Ottawa’s Vital Signs

Written by guest blogger Denise Deby, who has worked in international and community development, and is currently trying to figure out how to connect the local with the global in her everyday life.

Ottawa River by Denise Deby

The Community Foundation of Ottawa has released Ottawa’s Vital Signs 2009, a report on the results of its “annual checkup” of Ottawa.  The report presents indicators of Ottawa’s quality of life, along 11 different dimensions, including the environment.

According to the report, Ottawa has done well in some ways, less so in others.  For example:

  • Most Ottawa households recycle glass, paper, plastic and cans (rating: “very good”).
  • At least 24 species in the Ottawa River valley are at risk of becoming endangered, due to threats to their habitat (rating: “poor”).
  • Combined storm water and untreated sewage overflowed into the Ottawa River on average 100 times per year between 2005 and 2008 (rating: “very poor”).
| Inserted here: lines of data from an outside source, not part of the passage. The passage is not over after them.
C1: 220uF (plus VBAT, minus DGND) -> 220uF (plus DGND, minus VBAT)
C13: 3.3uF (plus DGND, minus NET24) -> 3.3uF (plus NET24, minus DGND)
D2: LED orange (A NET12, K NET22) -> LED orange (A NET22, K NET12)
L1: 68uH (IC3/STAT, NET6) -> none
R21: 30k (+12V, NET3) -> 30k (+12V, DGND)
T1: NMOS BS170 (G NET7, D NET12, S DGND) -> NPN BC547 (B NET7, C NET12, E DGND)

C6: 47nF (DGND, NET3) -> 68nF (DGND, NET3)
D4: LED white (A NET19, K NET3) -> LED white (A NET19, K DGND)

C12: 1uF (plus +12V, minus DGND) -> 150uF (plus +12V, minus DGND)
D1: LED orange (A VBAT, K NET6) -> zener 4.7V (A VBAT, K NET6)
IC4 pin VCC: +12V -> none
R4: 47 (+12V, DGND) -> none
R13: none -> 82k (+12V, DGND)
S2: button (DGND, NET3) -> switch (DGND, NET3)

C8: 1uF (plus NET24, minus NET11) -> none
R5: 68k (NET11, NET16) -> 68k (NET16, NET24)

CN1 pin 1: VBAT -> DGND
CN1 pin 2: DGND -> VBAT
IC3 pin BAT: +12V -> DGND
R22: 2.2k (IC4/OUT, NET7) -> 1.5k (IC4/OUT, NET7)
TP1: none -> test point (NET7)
Community members who participated in coming up with the rankings considered the environment one of the 4 top priorities for Ottawa, along with health and wellness, the gap between rich and poor people, and housing.  The report’s “vital signs” and “checkup” metaphors also draw attention to the links between the natural environment, human health, equality, belonging and other indicators of well-being.

The Community Foundation of Ottawa will be holding “community conversations” free of charge for the public to discuss the priorities and what to do about them.  The first of these will be on Tuesday, October 20 from 2-4 p.m. at the Ottawa Public Library, Main Branch.